No, not Daren. The fantasy passes along with the rage and suddenly the face before him is no longer his lover’s but a stranger’s, unfamiliar beneath the mask of blood and bruises. There are similarities – that broken nose might once have been sharp and angular, those bloody lips thin and sardonic, the hair a pale blond that in the right light might be mistaken for… – but not enough. This man isn’t Daren, just some whore whose name Tanim has already forgotten or never knew.

“Shit,” Tanim gently draws down the dead man’s eyelids over dulled eyes that are blue, not black; he can never get that part right, not completely, and in the end it’s always the eyes that give the strangers away, that stir the spark of anger inside him into a maelstrom of wrath and misery.

“You act as if you didn’t know this would happen,” The note of mockery in the voice makes Tanim flinch and he shakes his head, scrubbing at his mouth with the back of one hand as if to wipe away everything from the last hour; the taste of unfamiliar flesh and semen, of blood and alcohol, the sobs that threaten to vomit up from his throat even now. “Shut up,” is all he manages to growl, a whimper breaking through the words. “And yet you continue to do it,” the voice presses in amusement. “Why?”
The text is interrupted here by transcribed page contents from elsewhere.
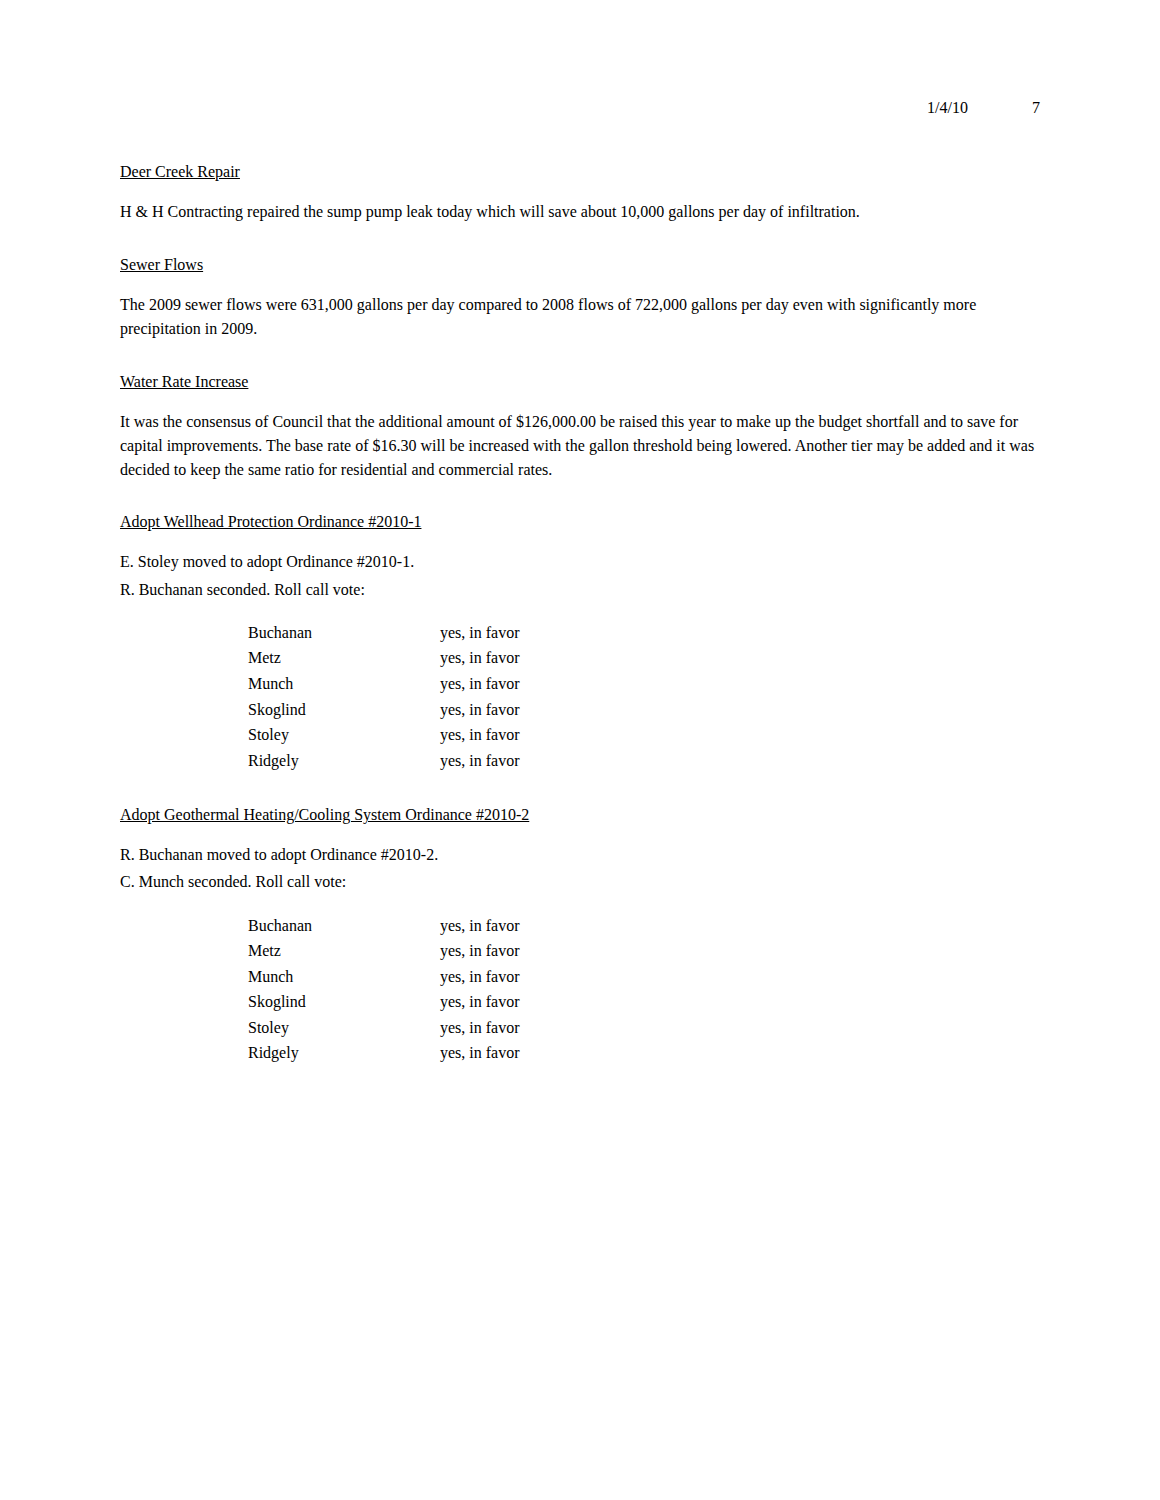1/4/107
Deer Creek Repair
H & H Contracting repaired the sump pump leak today which will save about 10,000 gallons per day of infiltration.
Sewer Flows
The 2009 sewer flows were 631,000 gallons per day compared to 2008 flows of 722,000 gallons per day even with significantly more precipitation in 2009.
Water Rate Increase
It was the consensus of Council that the additional amount of $126,000.00 be raised this year to make up the budget shortfall and to save for capital improvements. The base rate of $16.30 will be increased with the gallon threshold being lowered. Another tier may be added and it was decided to keep the same ratio for residential and commercial rates.
Adopt Wellhead Protection Ordinance #2010-1
E. Stoley moved to adopt Ordinance #2010-1.
R. Buchanan seconded. Roll call vote:
| Buchanan | yes, in favor |
| Metz | yes, in favor |
| Munch | yes, in favor |
| Skoglind | yes, in favor |
| Stoley | yes, in favor |
| Ridgely | yes, in favor |
Adopt Geothermal Heating/Cooling System Ordinance #2010-2
R. Buchanan moved to adopt Ordinance #2010-2.
C. Munch seconded. Roll call vote:
| Buchanan | yes, in favor |
| Metz | yes, in favor |
| Munch | yes, in favor |
| Skoglind | yes, in favor |
| Stoley | yes, in favor |
| Ridgely | yes, in favor |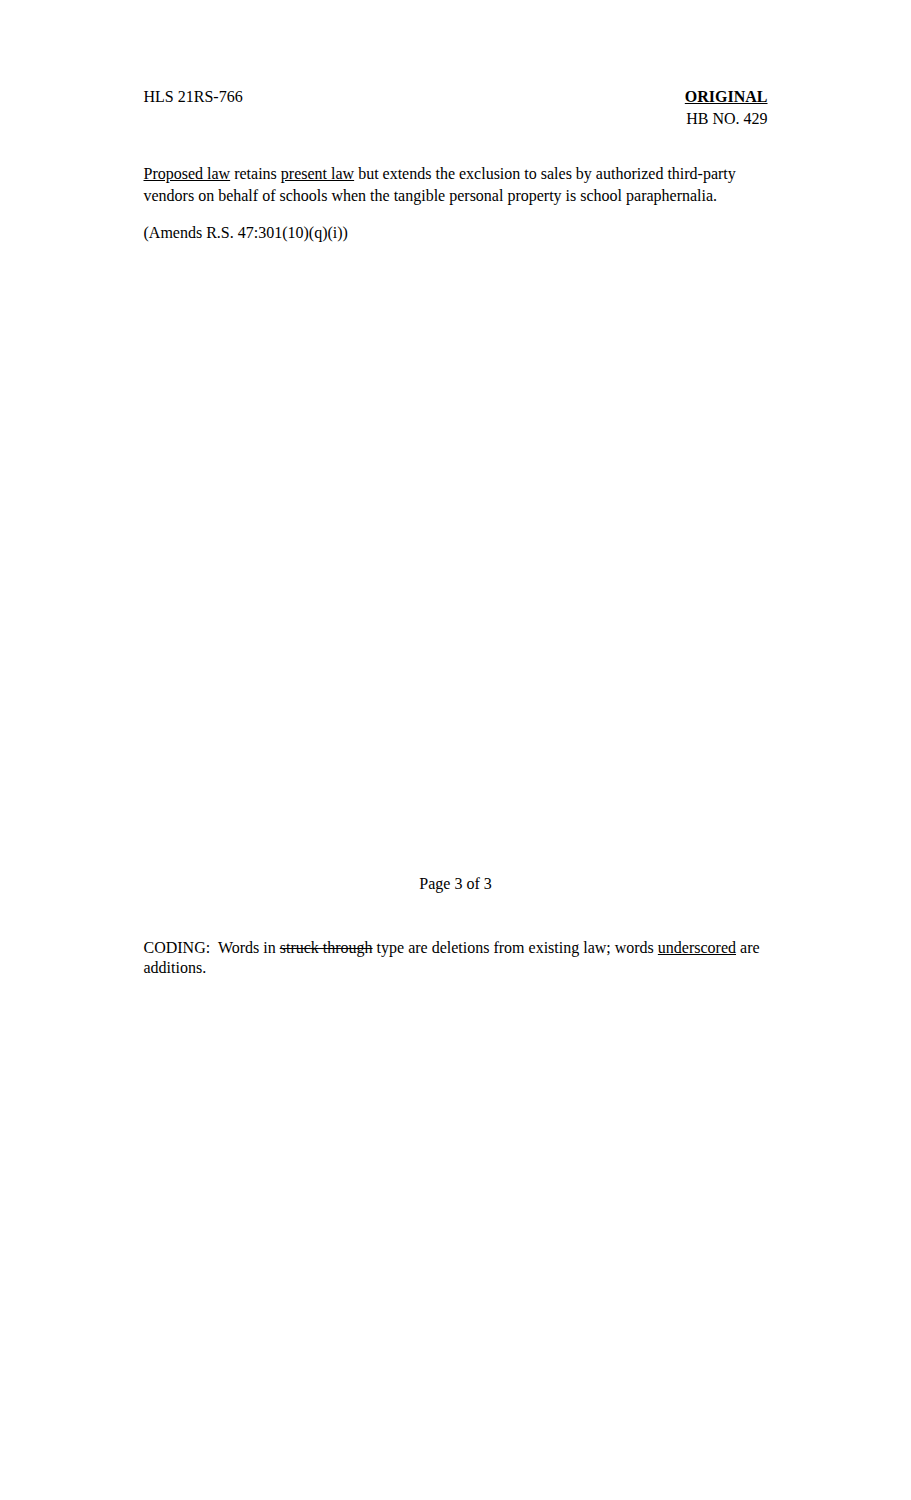HLS 21RS-766
ORIGINAL HB NO. 429
Proposed law retains present law but extends the exclusion to sales by authorized third-party vendors on behalf of schools when the tangible personal property is school paraphernalia.
(Amends R.S. 47:301(10)(q)(i))
Page 3 of 3
CODING: Words in struck through type are deletions from existing law; words underscored are additions.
“Because it’s not you!” This time the sob does burst forth, a ragged, broken howl as Tanim turns red-rimmed eyes up to his companion. He falters as he meets the others cold black gaze. “It’s never you…” The man leaning against the windowsill only shrugs, clearly unimpressed with Tanim’s outburst, and nods to the broken body at Tanim’s side. “You better clean up soon,” he cautions, “you only rented this room for two hours.”

As Daren turns his head to gaze out the window, Tanim averts his eyes once more to avoid glimpsing the jagged, seeping wound where the back of his lover’s skull has been crushed in.